I still like that term for conventional moving sidewalks, as it is the same concept, just a matter of scale, and the term is nifty.
Hey you. And you and you and you.
I’m older than you. I have leg problems. I can walk short distances but longer walks, like the mile plus between terminals, are physically painful. No, I don’t need a wheelchair. I don’t need to tie one up or get an attendant to push me. That’s simply insulting to those who require them. I stand on the right to rest my legs and don’t get in your way at all. You don’t know who I am or why I’m standing there. I am legion.
Grow up.
Slidewalk as a word is not in the Wells book, at least not in the two editions I searched.
An ngrams search seems to confirm that Heinlein coined the term.
Good! One less person to get in my way.
I call them travelators or moving walkways, but I’m loving the term “slidewalk” (I hadn’t heard it before today.)
My airport has them but very few people actually use them. I did see someone going the wrong way on one the other day (they didn’t appear to be having fun or being silly and yes they were an adult.)
“Moving walkway” is the term I have always heard traveling around the USA, with “People mover” used more often for tram-type rigs that take you between terminals.
Meanwhile, at SJU it has been since some time back when I could take my own water through the checkpoint that theirs have actually moved, so I would not know what we’d call them around here…
I sympathize, but technically I don’t think the complainers are talking about those people who stand on the right. They are complaining about those who make it impossible to walk on the thing by either standing side by side with another person (i.e. one person standing on the left), or by putting their luggage beside themselves and blocking the left side. It’s the age-old complaint about the clueless who don’t understand about standing on the right and walking on the left (or the other way around in some countries).
Personally, I don’t like those things and I prefer to walk on the regular floor.
Roddy
Or at Washington Dulles, “moon buggies”.
Would an airplane on one of those slidewalks be able to take off?
I’ve always wanted to try that, to see how difficult it would be to cover the full distance going the wrong way. I know I can do it on escalators.

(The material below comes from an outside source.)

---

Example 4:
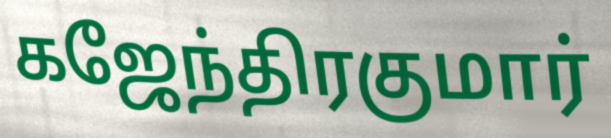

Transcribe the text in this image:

கஜேந்திரகுமார்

Heinlein was using it in in 1947 or 1948, but Fritz Leiber seems to have used it first in his story Sanity, published in Astounding Science Fiction, April 1944. You can see this in a Google Books search, or here or here.

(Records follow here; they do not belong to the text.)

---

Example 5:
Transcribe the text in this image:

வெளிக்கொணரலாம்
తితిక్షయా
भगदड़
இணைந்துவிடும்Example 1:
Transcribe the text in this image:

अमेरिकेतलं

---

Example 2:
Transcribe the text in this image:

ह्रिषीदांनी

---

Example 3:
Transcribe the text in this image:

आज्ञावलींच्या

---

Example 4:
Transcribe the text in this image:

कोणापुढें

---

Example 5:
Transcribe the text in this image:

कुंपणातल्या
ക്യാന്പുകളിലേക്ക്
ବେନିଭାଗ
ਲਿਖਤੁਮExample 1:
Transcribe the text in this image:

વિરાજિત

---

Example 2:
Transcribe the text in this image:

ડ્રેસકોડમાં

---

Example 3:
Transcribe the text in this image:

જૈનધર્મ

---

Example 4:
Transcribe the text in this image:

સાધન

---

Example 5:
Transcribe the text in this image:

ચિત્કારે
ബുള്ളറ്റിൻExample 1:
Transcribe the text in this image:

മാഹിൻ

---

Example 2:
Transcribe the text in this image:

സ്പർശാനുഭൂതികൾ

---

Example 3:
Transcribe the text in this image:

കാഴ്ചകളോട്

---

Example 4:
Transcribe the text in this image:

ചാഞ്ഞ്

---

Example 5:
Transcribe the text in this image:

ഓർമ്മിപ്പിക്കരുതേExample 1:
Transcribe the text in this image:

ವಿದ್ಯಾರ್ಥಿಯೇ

This page claims Leiber’s story dates from 1941, but I think it’s wrong, as it conflicts with this list of stories in Astounding and the info Google finds.
Here’s a video on YouTube showing a moving sidewalk in operation in the year 1900.
You appear to be right. Brave New Words also gives Leiber’s 1944 usage as first. Like Wells, Heinlein used the concept earlier but not the name. He called them roads throughout “The Roads Must Roll”. However, he used the word repeatedly from 1947 on and most people associate the term with him and he falsely gets retroactive credit for the 1940 story.
It’s another example of the weird way that derivative science fiction is thought to be inventive because the real-world items have been totally forgotten while science fiction lives on. Moving sidewalks were found everywhere in early century popular science articles after that Paris Expo use you cite, which is where it really caught on.
Today you can find several websites dedicated to unearthing these things, but for decades this was the province of specialist historians. A huge hunk of history hidden in plain sight.
Yeah. I can clearly hear in my head the female voice at O’Hare: “Caution! The moving walkway is ending.”
Too many trips through ORD in my life; that woman’s voice is etched in my brain. “Caution. The moving walkway is now ending. Please look down.”